Un crime est commis en pleine rue du New York, une nuit de 1968 : une femme est poignardée alors qu’elle s’apprêtait à entrer dans son domicile, au sein d’un ensemble de petits immeubles à appartements. Mal en point, tombée au sol, elle semble cependant survivre tout en perdant beaucoup de sang.
Mais pourquoi aucun secours n’arrive ni même la police, alors que nombre de ses voisins ont manifestement vu ou deviné que la femme est victime de violences.

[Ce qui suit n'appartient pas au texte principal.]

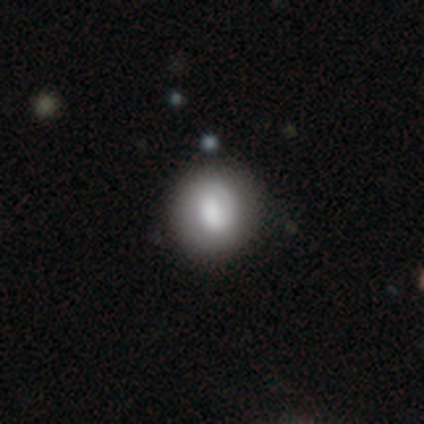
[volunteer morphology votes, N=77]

Les plus concernés se disant que quelqu’un a déjà dû alerter la police…

De bons voisins, c’est le compte-rendu en temps réel de ce que font les voisins, le flic qui patrouille dans le quartier et même des ambulanciers, et aussi de ce qui se passe d’autre d’étrange ou de délictueux dans le voisinage, alors que le criminel prépare son assaut, que sa victime est poignardée, puis abandonnée agonisante.
Le récit passe de couples échangistes, à un couple à mixité raciale perturbé par un incident de roulage, à un flic véreux et à un couple d’amis, tous pris par leurs propres activités, le passage se faisant selon le procédé de la « ronde » : un élément commun, un objet, ou la présence dans même lieu, sont les traits qui relient les divers récits et personnages, tous périphériques et parallèles à l’action principale qu’est le crime et le destin de la jeune femme poignardée. 
On assiste dans ce court roman à une idée comparable à celle qui guidait « Fenêtre sur cour » (Rear Window- 1954), un des meilleurs films d’Afred Hitchcock, basé sur une nouvelle de Cornell Woolrich (alias William Irish) , mais ici inversée car il ne s’agit plus d’un homme isolé témoin fortuit et voyeur des agissements de ses voisins qui soupçonne qu’un meurtre se serait déroulé dans un des appartements de ces gens bien tranquilles qu’il passe son temps à observer. Ici, vous l’avez compris, le crime est commis et personne ne veut s’en occuper. L’auteur et son lecteur sont dès lors les seuls observateurs de tout ce qui se passe.
 La distanciation froide des divers personnages vis-à-vis du drame sanglant est encore accentuée par des narrations proches du behaviourisme. L’indifférence, même pas coupable, étant ce qui transparaît tout au  long des actions des divers protagonistes proches du lieu de l’incident, fort accaparés par leurs petites vies.
La base de l’histoire racontée par Ryan David Jahn , le crime et l’indifférence des témoins potentiels, fut un fait divers réel en son temps…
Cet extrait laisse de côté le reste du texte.